I am working on a remote file system, where I don't have direct access to the files/directories, so I cannot check if a string represents a file or a directory.
I have the following paths I need to handle, where I have to get a hold of the "partition column":
path1 = "/path/to/2012-01-01/files/2014-01-31/la.parquet"
path2 = "/path/to/2012-01-01/files/2014-01-31/"
path3 = "/path/to/2012-01-01/files/2014-01-31"
In all cases, the deepest path (partition column) is "2014-01-31". Is there a way consistently to get this path in a single line of code, or do I have to do all sorts of checks of file names?
I was hoping to do something like:
import os
os.path.dirname(path).split("/")[-1]
But this doesn't work for path3. Does one need to have access to the filesystem to correctly identify the deepest directory, or is there some easy way?
Technically la.parquet
is a valid directory name, so there's no way to tell just from the string, you'll need to introduce some manual logic. E.x. check for '.' in the name.
>>> import pathlib
>>> p = pathlib.Path(path1)
>>> p.parent.name if '.' in p.name else p.name
'2014-01-31'
>>> p = pathlib.Path(path2)
>>> p.parent.name if '.' in p.name else p.name
'2014-01-31'
>>> p = pathlib.Path(path3)
>>> p.parent.name if '.' in p.name else p.name
'2014-01-31'
You can be more precise (e.x. check '.parquet' in p.name
) if needed.

- - - - -

■ DIRECTIONS
Rewrite the path-parsing thread above, starting at "I have the following" and ending at "some easy way?", with "date folder" substituted for every occurrence of "partition column".

- - - - -

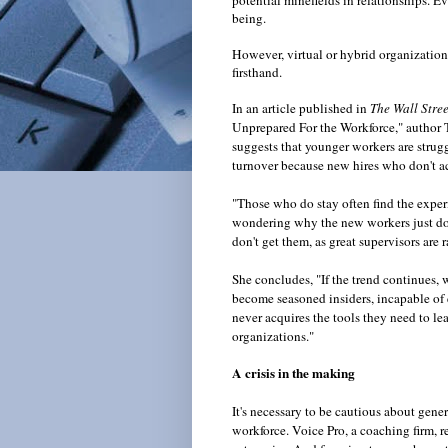
potential minefields in relationships. E
being.
However, virtual or hybrid organizations
firsthand.
In an article published in
The Wall Stre
Unprepared For the Workforce," author 
suggests that younger workers are struggl
turnover because new hires who don't ac
"Those who do stay often find the experie
wondering why the new workers just don
don't get them, as great supervisors are r
She concludes, "If the trend continues, 
become seasoned insiders, incapable of 
never acquires the tools they need to lead
organizations."
A crisis in the making
It's necessary to be cautious about gener
workforce. Voice Pro, a coaching firm, r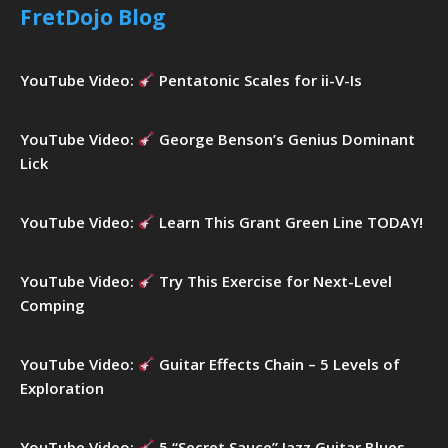
h
FretDojo Blog
f
o
r
YouTube Video:
Pentatonic Scales for ii-V-Is
:
YouTube Video:
George Benson’s Genius Dominant
Lick
YouTube Video:
Learn This Grant Green Line TODAY!
YouTube Video:
Try This Exercise for Next-Level
Comping
YouTube Video:
Guitar Effects Chain – 5 Levels of
Exploration
YouTube Video:
5 “Secret Sauce” Jazz Guitar Blues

- - - - -

■ EXERCISE ANSWER
I have the following paths I need to handle, where I have to get a hold of the "date folder":
path1 = "/path/to/2012-01-01/files/2014-01-31/la.parquet"
path2 = "/path/to/2012-01-01/files/2014-01-31/"
path3 = "/path/to/2012-01-01/files/2014-01-31"
In all cases, the deepest path (date folder) is "2014-01-31". Is there a way consistently to get this path in a single line of code, or do I have to do all sorts of checks of file names?
I was hoping to do something like:
import os
os.path.dirname(path).split("/")[-1]
But this doesn't work for path3. Does one need to have access to the filesystem to correctly identify the deepest directory, or is there some easy way?